======== MATERIAL SHOWN

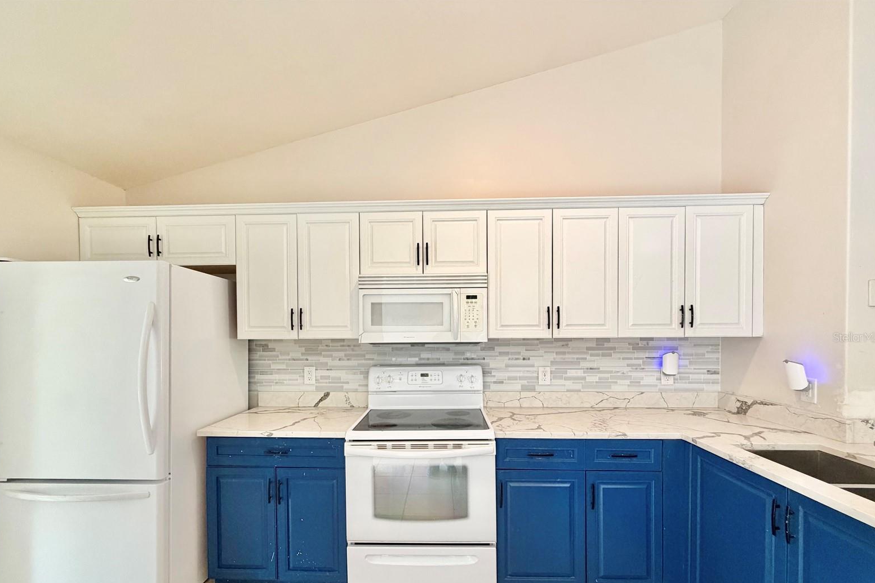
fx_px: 365
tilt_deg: -2.3
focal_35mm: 15
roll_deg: +1.0
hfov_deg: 100.4
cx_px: 436
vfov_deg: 76.8
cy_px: 337
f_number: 2.2
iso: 320
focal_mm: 2.22
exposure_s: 1/120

================

ACTION ITEM
Only the lines from the one containing "tilt_deg: -2.3" through the last line of the records above are to be reproduced, exactly and with both ends included.

RESPONSE AREA
tilt_deg: -2.3
focal_35mm: 15
roll_deg: +1.0
hfov_deg: 100.4
cx_px: 436
vfov_deg: 76.8
cy_px: 337
f_number: 2.2
iso: 320
focal_mm: 2.22
exposure_s: 1/120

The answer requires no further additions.